The chicken in the fricassee was surprisingly moist for large scale cooking, served in a creamy sauce with rice. 

Along the table, a stallholder was telling a story of a customer’s bargaining technique. 

“And then she said she was sorry, she always wanted a camel for the price of a goat. It made me laugh so hard, I had to give her the discount.” They all laughed at this, as Stefan’s normally hard heart was well known.

Ellyn asked Claude how long he’d been selling jewellery. 

“My father started out polishing agates, jaspers and other semi-precious stones, making them up and selling them as jewellery in the open markets in the Midi.” 

“It’s only a summer trade, though, so I moved to Paris, selling at the flea markets. As trade improved, I started buying in jewellery from the wholesalers, up around rue du Temple. I’ve a shop now, as I mentioned, in the rue Daguerre. My wife wants me to give up the markets, but I like it, it’s more sociable. On a quiet day, you can at least chat with the other stallholders. After lunch here, we play cards or boules. What was your father’s shop like?”

“Oh, when I was little, it was a traditional antique shop.” Ellyn smiled. “We used to go to auctions, as well. My father used to come here as well, you know, to buy brocante at the Paris flea markets. That’s how he knows Nadia, who runs the hostel where I live in St Michel. He loved to buy anything that was a bit different.  He once bought a plaster statue of Serge Gainsbourg. He thought he’d never be able to sell it, till a musician saw it one day and paid a fortune for it.”

“Hey, Alain, do you hear that” Claude said. “They buy Serge Gainsbourg stuff in England!” Alain looked surprised but Ellyn laughed.

“A bit of a specialised taste, perhaps.”

“You know he’s buried in Montparnasse cemetery” chipped in Stefan, “along with…”

“Jean-Paul Sartre”

“et Simone de Beauvoir “

“Baudelaire”

“Maupassant”

”André Citroen”

Everyone had a name to chip in.

“What was that Irish writer called?
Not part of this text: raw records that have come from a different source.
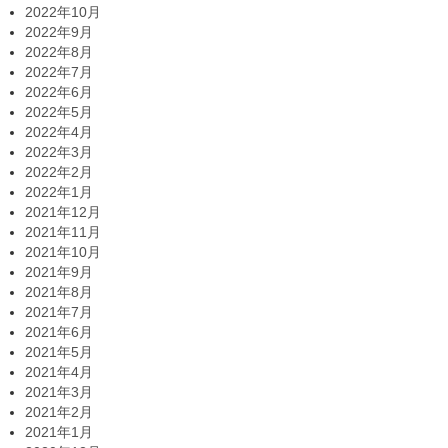
2022年10月
2022年9月
2022年8月
2022年7月
2022年6月
2022年5月
2022年4月
2022年3月
2022年2月
2022年1月
2021年12月
2021年11月
2021年10月
2021年9月
2021年8月
2021年7月
2021年6月
2021年5月
2021年4月
2021年3月
2021年2月
2021年1月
Joyce, no, Beckett, Samuel Beckett.”

“He won the Croix de Guerre for his work in the Resistance in the war.”  

Plates were cleared and the flans were brought. They proved to be little crème caramels and were quickly demolished.

After coffee, Ellyn left the men to their game of cards and promised she would see him on Monday in his shop, Bijoux Dufour.

She nearly fell asleep on the No 38 bus, she was so full. She thought she had deflected Claude’s question about her father’s antique business well. She didn’t want to go into any detail about that.